White rice, has very little sugar… though the exact amounts depend on the variety of rice you are consuming. It will still cause a spike in your glucose levels… meaning people like me who are a Type II Diabetic still have to be aware that too much rice can be a bummer.
Eating fiber helps to minimize spikes in blood sugar and it is recommended that people with diabetes eat between 20-35 grams of fiber per day. The The American Diabetes Association suggest a target of about 45-60 grams of carbohydrate per meal for those wishing to stem the onset of diabetes.
So… are the Japanese turning themselves into Type II Diabetics?
I’m sure some are, but it’s not an epidemic as it is in North America. I drank a ton of pop, ate plenty of cookies, ice cream and chocolate bars… so while I thought I was young and invincible, it turns out I wasn’t either.
The Japanese have other factors that help them stay healthier. One is their consumption of good foods such as soy, the other fish.
So what’s up with Japan? It really does come down to the quality of the food they eat, the smaller amounts of fat they ingest, and their activity levels.
If you eat a lot of carbs and fats, you have the tendency to become obese.
But, the Japanese eat high carb foods (rice and vegetables), but have that low intake of fat.
Seafood intake by the Japanese contains high levels of Omega-3 fatty acids (there is a current debate about its health benefits), and they avoid heavily processed foods.
But what about exercise?
Don’t the Japanese tend to have these ridiculous work days? Uh, yeah… what’s up with that?
Well, the Japanese walk some 7,000 steps a day, while the Americans walk 5,000.
It may be why the Japanese are able to eat and have their body’s handle the higher intake of grains.
Right now, if we North Americans simply added more rice to our diet, our bodies would rebel.
We would have to add more fish, and drop our intake of sugars… and then we could add the rice and its carbs, which our body’s could THEN better handle…
Still.. I can recall an old Berkeley Breathed comic strip - Bloom County, where one of the characters was talking about all of the crazy diet fads going on, while another characters kept insisting that the best diet was to “eat less and exercise”.
|My memory is still good enough to recall this gem from 30+ years ago.
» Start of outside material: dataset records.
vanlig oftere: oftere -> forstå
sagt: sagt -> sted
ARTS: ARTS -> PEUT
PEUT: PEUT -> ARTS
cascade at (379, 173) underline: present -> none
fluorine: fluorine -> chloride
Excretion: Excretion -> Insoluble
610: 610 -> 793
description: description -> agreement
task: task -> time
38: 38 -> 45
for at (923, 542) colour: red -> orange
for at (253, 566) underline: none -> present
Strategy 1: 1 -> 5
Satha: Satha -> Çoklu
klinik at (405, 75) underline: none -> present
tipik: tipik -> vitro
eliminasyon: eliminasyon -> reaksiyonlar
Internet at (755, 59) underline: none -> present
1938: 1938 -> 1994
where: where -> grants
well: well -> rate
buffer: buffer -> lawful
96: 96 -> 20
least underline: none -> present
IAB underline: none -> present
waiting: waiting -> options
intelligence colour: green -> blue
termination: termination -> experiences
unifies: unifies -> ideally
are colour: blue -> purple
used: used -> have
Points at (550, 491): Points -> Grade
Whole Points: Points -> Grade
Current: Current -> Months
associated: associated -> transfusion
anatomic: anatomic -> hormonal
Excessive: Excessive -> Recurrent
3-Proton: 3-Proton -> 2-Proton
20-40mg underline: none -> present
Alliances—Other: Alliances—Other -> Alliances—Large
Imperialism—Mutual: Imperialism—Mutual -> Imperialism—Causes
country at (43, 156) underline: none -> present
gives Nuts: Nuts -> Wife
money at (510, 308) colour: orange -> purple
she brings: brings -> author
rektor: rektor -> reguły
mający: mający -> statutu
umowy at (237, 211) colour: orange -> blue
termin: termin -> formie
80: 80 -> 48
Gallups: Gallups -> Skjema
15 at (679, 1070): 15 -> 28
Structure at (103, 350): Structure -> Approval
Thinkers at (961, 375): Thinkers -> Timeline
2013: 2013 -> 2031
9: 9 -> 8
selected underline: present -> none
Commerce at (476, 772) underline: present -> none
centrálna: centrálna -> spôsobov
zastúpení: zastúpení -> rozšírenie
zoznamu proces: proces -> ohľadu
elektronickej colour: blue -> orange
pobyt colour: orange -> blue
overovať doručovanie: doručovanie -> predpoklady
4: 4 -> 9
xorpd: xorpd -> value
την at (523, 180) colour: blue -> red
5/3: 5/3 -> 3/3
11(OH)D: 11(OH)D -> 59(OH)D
Probably because it's true.|
The Japanese seem to… and in fact are eating better and exercising.
Still… in Japan, its Ministry of Health, Labour and Welfare recently updated its food and dietary guidelines, because white rice could be a contributing factor to health problems.
It said in 2010, that a typical diet for the Japanese should contain 50-65% carbs, but should also consider eating healthier grains such as brown rice.